题目：Vision with A Billion Eyes （亿眼睽睽）
主讲人：Jiebo Luo教授（IEEE Fellow），美国罗切斯特大学
A recent trend in computer vision is driven by images and video generated by heterogeneous and multi-perspective visual sensing networks. We present a few examples of research along this line. First, we will present an interesting framework for event recognition. With GPS information, we obtain satellite images corresponding to picture locations and investigate their novel use to recognize the picture-taking environment. We then combine this inference with classical vision-based event detection methods and demonstrate the synergistic fusion of the two approaches. Second, to determine the viewing direction for geotagged photos, we utilize both Google StreetView and Google Earth satellite images. Third, we explore using phone-captured images for localization as it contains more context information than the embedded sensory GPS coordinates. We then build applications to enable people to enjoy ubiquitous location-based services (LBS) using their phones. Fourth, we leverage crowd-sourced photos to remove unwanted bystanders from tourist photos taken at popular attractions and measure air pollution in major cities in China. Furthermore, given a new source of visual data from public webcams deployed in urban environments, we will present some ongoing work on crowd analytics using such data.

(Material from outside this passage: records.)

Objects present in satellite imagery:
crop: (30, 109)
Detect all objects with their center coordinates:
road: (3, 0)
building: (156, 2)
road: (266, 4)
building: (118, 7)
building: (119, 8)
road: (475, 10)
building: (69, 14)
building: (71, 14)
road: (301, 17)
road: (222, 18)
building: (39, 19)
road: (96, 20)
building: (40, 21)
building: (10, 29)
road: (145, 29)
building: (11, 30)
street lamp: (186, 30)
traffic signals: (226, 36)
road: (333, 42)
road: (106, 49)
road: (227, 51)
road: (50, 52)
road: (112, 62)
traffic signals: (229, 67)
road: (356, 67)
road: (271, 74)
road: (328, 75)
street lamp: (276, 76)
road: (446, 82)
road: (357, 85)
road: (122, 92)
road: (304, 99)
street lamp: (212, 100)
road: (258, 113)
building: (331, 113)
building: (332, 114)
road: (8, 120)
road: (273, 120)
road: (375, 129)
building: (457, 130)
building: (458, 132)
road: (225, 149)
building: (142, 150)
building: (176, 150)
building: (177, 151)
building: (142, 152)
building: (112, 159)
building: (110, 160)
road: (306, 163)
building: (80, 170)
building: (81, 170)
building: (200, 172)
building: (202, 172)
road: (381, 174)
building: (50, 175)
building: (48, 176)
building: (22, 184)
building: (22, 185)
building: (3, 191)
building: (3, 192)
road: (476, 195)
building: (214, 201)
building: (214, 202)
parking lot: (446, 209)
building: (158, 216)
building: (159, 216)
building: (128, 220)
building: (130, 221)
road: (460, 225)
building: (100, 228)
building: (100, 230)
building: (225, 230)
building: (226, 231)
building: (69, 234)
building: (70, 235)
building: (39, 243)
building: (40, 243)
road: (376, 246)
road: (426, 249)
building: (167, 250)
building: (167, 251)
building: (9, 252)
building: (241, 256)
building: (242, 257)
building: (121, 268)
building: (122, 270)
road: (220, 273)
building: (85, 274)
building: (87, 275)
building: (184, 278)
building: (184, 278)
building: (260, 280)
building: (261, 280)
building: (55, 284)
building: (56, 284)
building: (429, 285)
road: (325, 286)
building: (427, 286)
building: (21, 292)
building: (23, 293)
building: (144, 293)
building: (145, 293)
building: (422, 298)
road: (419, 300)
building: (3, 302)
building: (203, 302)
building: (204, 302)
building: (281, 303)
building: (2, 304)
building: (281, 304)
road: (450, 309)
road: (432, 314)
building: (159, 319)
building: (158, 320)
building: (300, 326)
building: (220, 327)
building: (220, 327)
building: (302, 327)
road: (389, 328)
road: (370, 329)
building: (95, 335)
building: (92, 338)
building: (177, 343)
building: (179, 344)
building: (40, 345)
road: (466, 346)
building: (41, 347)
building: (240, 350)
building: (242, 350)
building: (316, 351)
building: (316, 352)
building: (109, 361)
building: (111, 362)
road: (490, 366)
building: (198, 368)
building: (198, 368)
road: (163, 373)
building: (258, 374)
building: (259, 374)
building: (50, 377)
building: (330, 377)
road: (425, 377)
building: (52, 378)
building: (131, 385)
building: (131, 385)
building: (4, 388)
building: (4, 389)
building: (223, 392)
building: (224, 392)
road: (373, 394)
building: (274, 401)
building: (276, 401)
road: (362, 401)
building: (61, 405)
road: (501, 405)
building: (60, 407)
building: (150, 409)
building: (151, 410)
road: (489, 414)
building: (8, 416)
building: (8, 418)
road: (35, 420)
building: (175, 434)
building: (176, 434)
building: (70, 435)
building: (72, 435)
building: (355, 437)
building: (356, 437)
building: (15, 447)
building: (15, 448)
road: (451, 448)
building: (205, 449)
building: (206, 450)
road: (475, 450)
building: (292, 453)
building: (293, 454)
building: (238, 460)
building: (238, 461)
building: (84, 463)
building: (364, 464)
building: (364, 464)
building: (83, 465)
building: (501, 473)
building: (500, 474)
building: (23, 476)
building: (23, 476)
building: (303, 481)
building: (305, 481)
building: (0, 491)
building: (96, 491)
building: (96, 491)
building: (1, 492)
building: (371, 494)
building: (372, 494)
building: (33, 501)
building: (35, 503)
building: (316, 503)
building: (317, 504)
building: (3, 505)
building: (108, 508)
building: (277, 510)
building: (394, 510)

Professor Jiebo Luo joined the University of Rochester (UR) in 2011 after a prolific career of over fifteen years at Kodak Research Laboratories. He has been involved in numerous technical conferences, including serving as the program co-chair of ACM Multimedia 2010, IEEE CVPR 2012, and IEEE ICIP 2017. He has served as the Editor-in-Chief of the Journal of Multimedia, and on the editorial boards of the IEEE Transactions on Pattern Analysis and Machine Intelligence (TPAMI), IEEE Transactions on Multimedia (TMM), IEEE Transactions on Circuits and Systems for Video Technology (TCSVT), Pattern Recognition, Machine Vision and Applications, and Journal of Electronic Imaging. He is a Fellow of the SPIE, IEEE, and IAPR. He is a Data Science Distinguished Researcher with the CoE Goergen Institute for Data Science (IDS) at UR.
题目：Video Captioning and Commenting: Bridging Video and
Language with Deep Learning
主讲人：Tao Mei 研究员（Lead Researcher），Microsoft Research Asia
The recent advances in deep learning have boosted the research on video analysis. For example, convolutional neural networks have demonstrated the superiority on modeling high-level visual concepts, while recurrent neural networks have been proven to be good at modeling mid-level temporal dynamics in the video data. We present a few recent advances for understanding video content using deep learning techniques. Specifically, this talk will focus on translating video to sentence with joint embedding and translation, which achieves the best to-date performance in this nascent vision task. We will also talk about future directions for video captioning, as well as a new “Video to Language” Grand Challenge with dataset organized by Microsoft Research Asia.
Dr. Tao Mei is a Lead Researcher with Microsoft Research Asia. His current research interests include multimedia information retrieval and computer vision. He has authored or co-authored over 150 papers in journals and conferences and holds 15 U.S. granted patents. Tao has shipped a dozen video technologies to Microsoft products, with millions of daily users. He was the recipient of several paper awards from prestigious multimedia journals and conferences, including the IEEE Communications Society MMTC Best Journal Paper Award in 2015, IEEE Trans. on Circuits and Systems for Video Technology Best Paper Award in 2014, the IEEE Trans on Multimedia Prize Paper Award in 2013, and the Best Paper Awards at ACM Multimedia in 2009 and 2007, and so on. He is an Associate Editor of IEEE Trans. on Multimedia, ACM Trans. on Multimedia Computing, Communications, and Applications, Machine Vision and Applications, and Multimedia Systems. He is the General Co-chair and Program Co-chair of several multimedia conferences. He received the B.E. and Ph.D. degrees from University of Science and Technology of China, Hefei, China, in 2001 and 2006, respectively. He is also an adjunct professor (PhD supervisor) of USTC (中国科大) and SYSU (中山大学).